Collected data

++++++++++

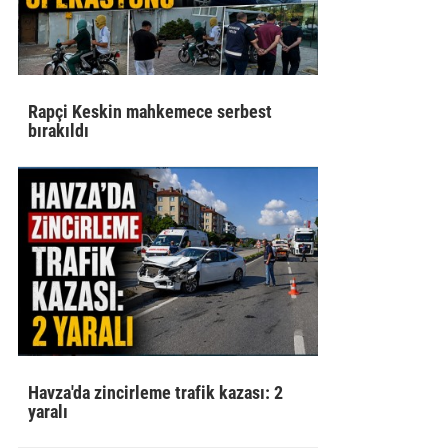
Rapçi Keskin mahkemece serbest
bırakıldı
Havza'da zincirleme trafik kazası: 2
yaralı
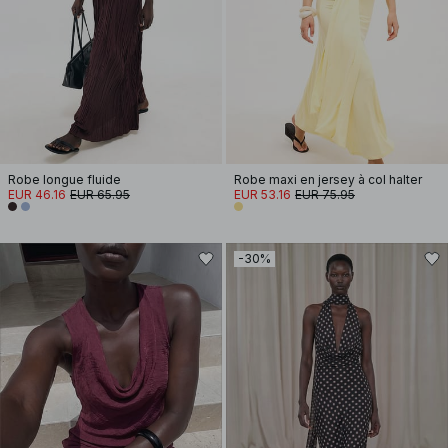
Robe longue fluide
Robe maxi en jersey à col halter
EUR 46.16
EUR 65.95
EUR 53.16
EUR 75.95
-30%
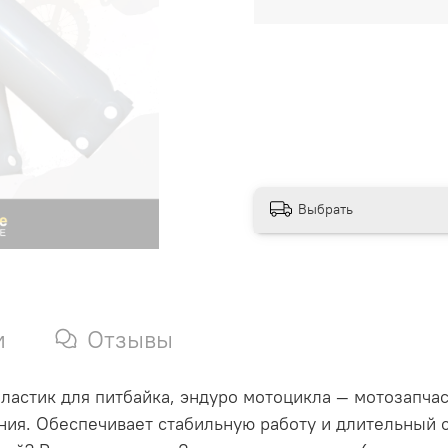
Выбрать
и
Отзывы
ластик для питбайка, эндуро мотоцикла — мотозапчас
ния. Обеспечивает стабильную работу и длительный 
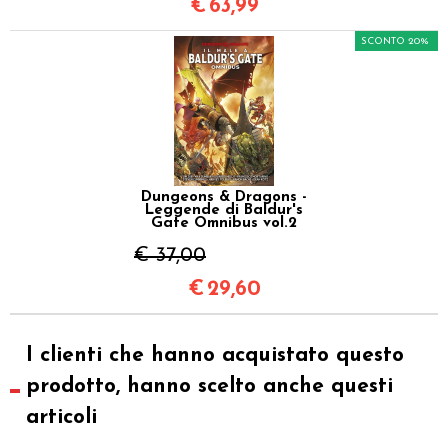
€
63,99
SCONTO 20%
Dungeons & Dragons -
Leggende di Baldur's
Gate Omnibus vol.2
€ 37,00
€
29,60
I clienti che hanno acquistato questo
prodotto, hanno scelto anche questi
articoli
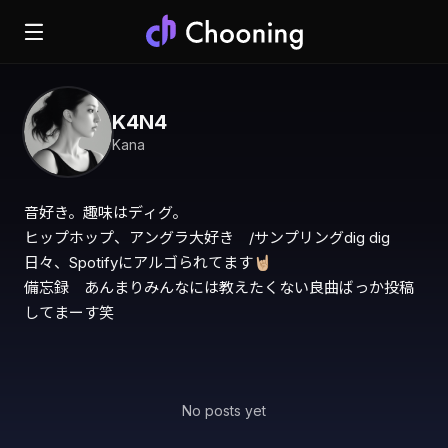
K4N4
Kana
音好き。趣味はディグ。

ヒップホップ、アングラ大好き　/サンプリングdig dig

日々、Spotifyにアルゴられてます🤘🏼

備忘録　あんまりみんなには教えたくない良曲ばっか投稿
してまーす笑
No posts yet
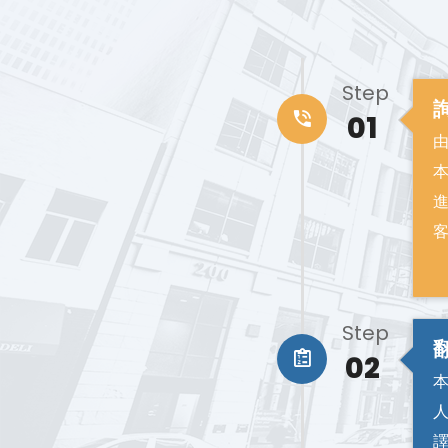
Step
01
Step
02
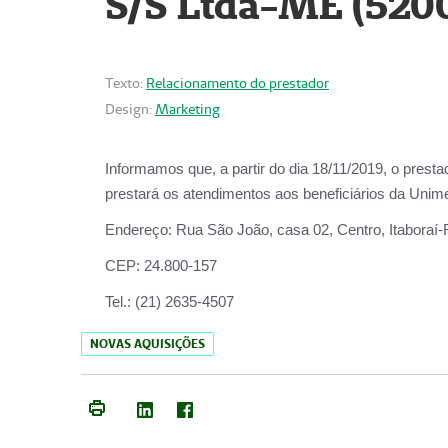
S/S Ltda-ME (520
Texto:
Relacionamento do prestador
Design:
Marketing
Informamos que, a partir do dia
18/11/2019
, o prest
prestará os atendimentos aos beneficiários da
Unime
Endereço:
Rua São João, casa 02, Centro, Itaboraí
CEP:
24.800-157
Tel.:
(21) 2635-4507
NOVAS AQUISIÇÕES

++++++++++

#### Task to complete
Rewrite all of the lines above, changing "Step" to "Stage" everywhere it occurs and leaving everything else the same. Leave the pictures out.

#### Solution below
Rapçi Keskin mahkemece serbest
bırakıldı
Havza'da zincirleme trafik kazası: 2
yaralı
Robe longue fluide
Robe maxi en jersey à col halter
EUR 46.16
EUR 65.95
EUR 53.16
EUR 75.95
-30%
Выбрать
и
Отзывы
ластик для питбайка, эндуро мотоцикла — мотозапчас
ния. Обеспечивает стабильную работу и длительный 
€
63,99
SCONTO 20%
Dungeons & Dragons -
Leggende di Baldur's
Gate Omnibus vol.2
€ 37,00
€
29,60
I clienti che hanno acquistato questo
prodotto, hanno scelto anche questi
articoli
K4N4
Kana
音好き。趣味はディグ。

ヒップホップ、アングラ大好き　/サンプリングdig dig

日々、Spotifyにアルゴられてます🤘🏼

備忘録　あんまりみんなには教えたくない良曲ばっか投稿
してまーす笑
No posts yet
Stage
01
Stage
02
S/S Ltda-ME (520
Texto:
Relacionamento do prestador
Design:
Marketing
Informamos que, a partir do dia
18/11/2019
, o prest
prestará os atendimentos aos beneficiários da
Unime
Endereço:
Rua São João, casa 02, Centro, Itaboraí
CEP:
24.800-157
Tel.:
(21) 2635-4507
NOVAS AQUISIÇÕES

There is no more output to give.